The div element has no special meaning at all

More examples.

Text-level semantics

The em element represents stress emphasis of its contents.

The strong element represents strong importance, seriousness, or urgency for its contents.

The small element represents side comments such as small print.

The cite element represents the title of a work (e.g. a book, a song, a film, etc.).

The abbr element represents an abbreviation or acronym, optionally with its expansion (with title attribute).

The time element represents its contents, along with a machine-readable form of those contents in the datetime attribute.

The i element represents a span of text in an alternate voice or mood, or otherwise offset from the normal prose in a manner indicating a different quality of text.

The b element represents a span of text to which attention is being drawn for utilitarian purposes without conveying any extra importance and with no implication of an alternate voice or mood, such as key words in a document abstract, product names in a review, actionable words in interactive text-driven software, or an article lede.

The u element represents a span of text with an unarticulated, though explicitly rendered, non-textual annotation.

The span element doesn't mean anything on its own.

More examples.

Scripting

The script element allows authors to include dynamic script and data blocks in their documents.

async and defer

async and defer are boolean attributes that indicate how the script should be evaluated.
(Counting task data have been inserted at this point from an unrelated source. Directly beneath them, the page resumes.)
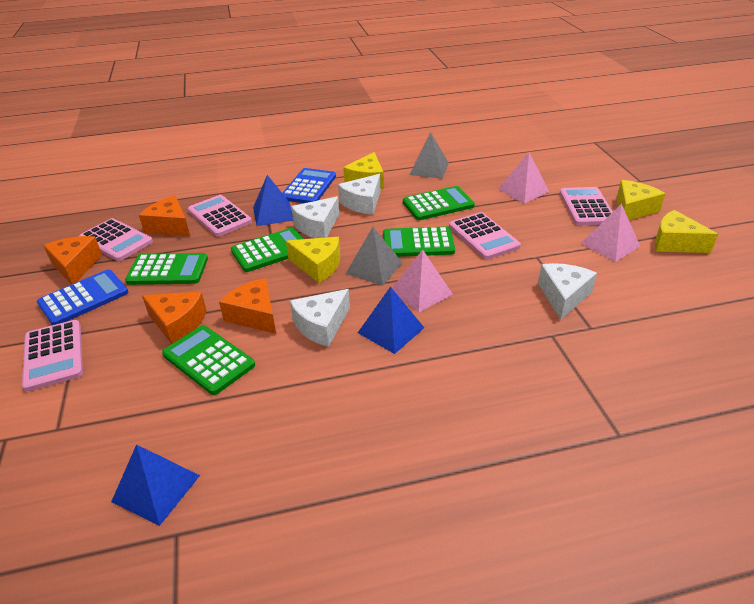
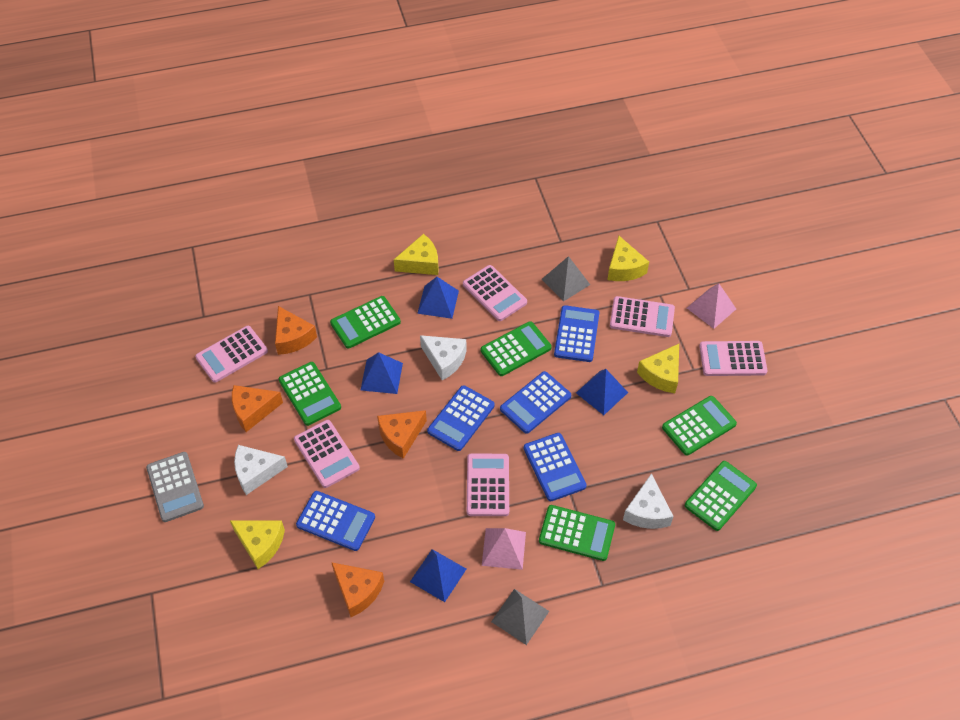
blue calculator: [37,270,128,325] [283,168,336,203] = 2 -> [296,491,375,551] [427,385,495,451] [500,371,571,434] [524,433,587,501] [554,305,599,362] = 5
blue pyramid: [111,444,200,526] [253,175,293,226] [358,287,424,354] = 3 -> [361,352,403,394] [410,549,466,602] [417,277,459,319] [576,369,628,415] = 4
green calculator: [125,253,208,285] [162,325,255,395] [231,228,303,272] [383,226,455,257] [403,186,475,220] = 5 -> [279,362,341,426] [330,296,401,349] [481,321,552,376] [539,505,615,561] [662,396,737,456] [685,461,757,531] = 6
grey calculator: none = 0 -> [146,452,204,522] = 1
pink calculator: [22,320,83,392] [79,218,153,261] [188,195,252,237] [449,212,521,260] [560,187,613,225] = 5 -> [195,326,268,383] [294,420,360,488] [463,265,527,321] [467,454,509,516] [610,296,675,337] [699,341,768,376] = 6
pink pyramid: [392,250,453,313] [498,153,549,203] [581,203,640,262] = 3 -> [482,528,526,570] [687,283,736,329] = 2
white cheese: [290,289,350,347] [291,196,339,238] [338,174,381,215] [538,263,597,319] = 4 -> [234,445,288,495] [420,335,467,380] [623,473,674,529] = 3

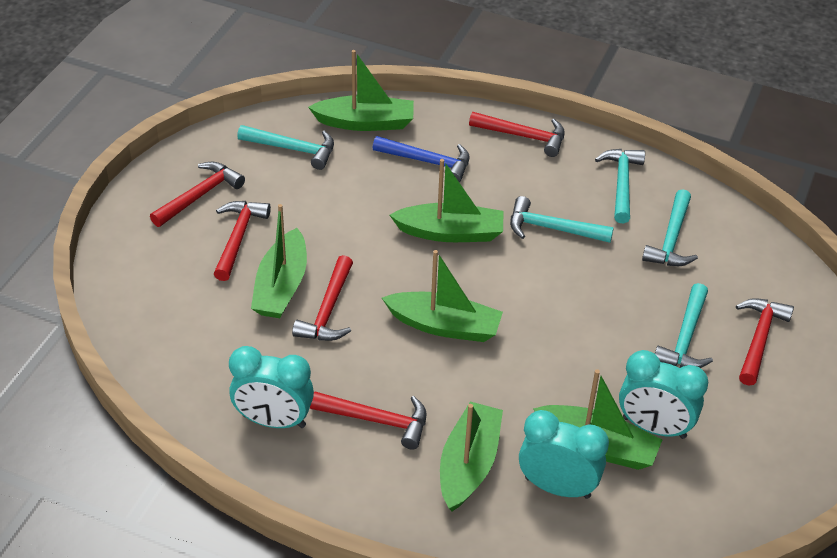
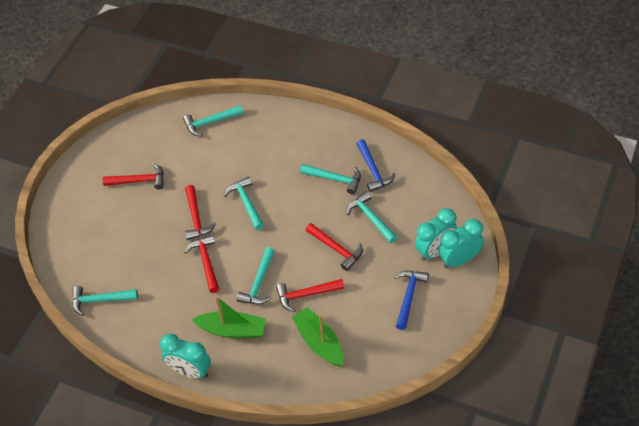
blue hammer: [372,136,470,182] = 1 -> [357,139,395,192] [394,271,429,330] = 2
green boat: [251,204,307,318] [308,50,414,131] [382,250,503,342] [390,159,504,242] [440,402,503,511] [533,369,662,470] = 6 -> [192,296,266,338] [292,307,343,366] = 2
red hammer: [150,162,245,227] [214,201,271,281] [292,255,353,341] [310,392,427,449] [469,112,565,157] [736,298,794,386] = 6 -> [103,163,164,190] [185,185,216,240] [185,234,219,293] [276,279,344,312] [306,223,363,271] = 5
turquoise hammer: [237,125,334,170] [510,196,614,243] [595,149,645,224] [642,189,698,266] [655,283,713,368] = 5 -> [72,286,138,316] [183,105,243,136] [224,176,264,230] [237,247,275,304] [300,164,361,195] [347,191,397,243] = 6

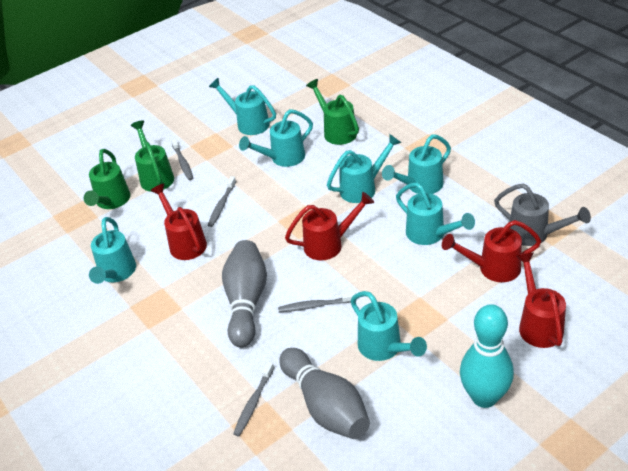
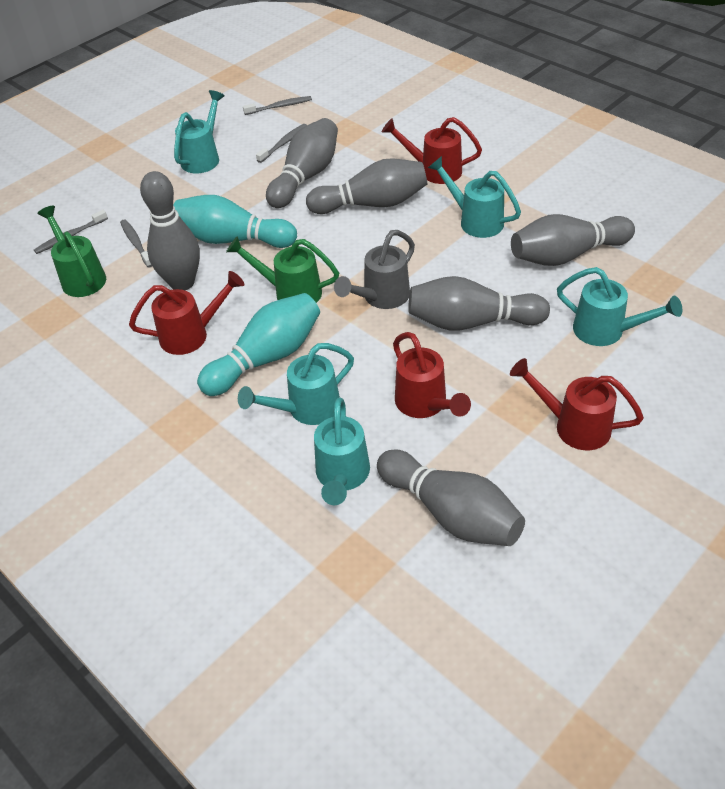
green watering can: [84,149,130,209] [131,121,174,192] [306,79,359,145] = 3 -> [37,206,106,297] [226,236,339,303] = 2
grey bowling pin: [222,240,267,347] [279,348,370,439] = 2 -> [140,171,200,290] [266,118,338,208] [306,158,427,214] [377,449,525,546] [408,276,550,331] [511,214,635,266] = 6
turquoise bowling pin: [460,304,514,408] = 1 -> [174,195,297,248] [197,293,320,396] = 2
turquoise watering can: [89,217,136,284] [209,78,276,135] [239,109,313,167] [327,134,402,203] [351,291,427,361] [382,134,451,194] [396,182,475,245] = 7 -> [174,90,225,173] [238,343,354,425] [314,397,370,505] [428,156,521,238] [557,267,682,346] = 5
Classic scripts may specify defer or async, but only when the src attribute is present.

With <script>, parsing is interrupted by fetching and execution.

With <script defer>, fetching is parallel to parsing and execution takes place after all parsing has finished.

With <script async>, fetching is parallel to parsing but once it finishes parsing is interrupted to execute the script (potentially before parsing completes).

The story for <script type="module"> is similar to <script defer>, but the dependencies will be fetched as well.

The story for <script type="module" async> is similar to <script async> with the extra dependency fetching. (The defer attribute has no effect on module scripts.)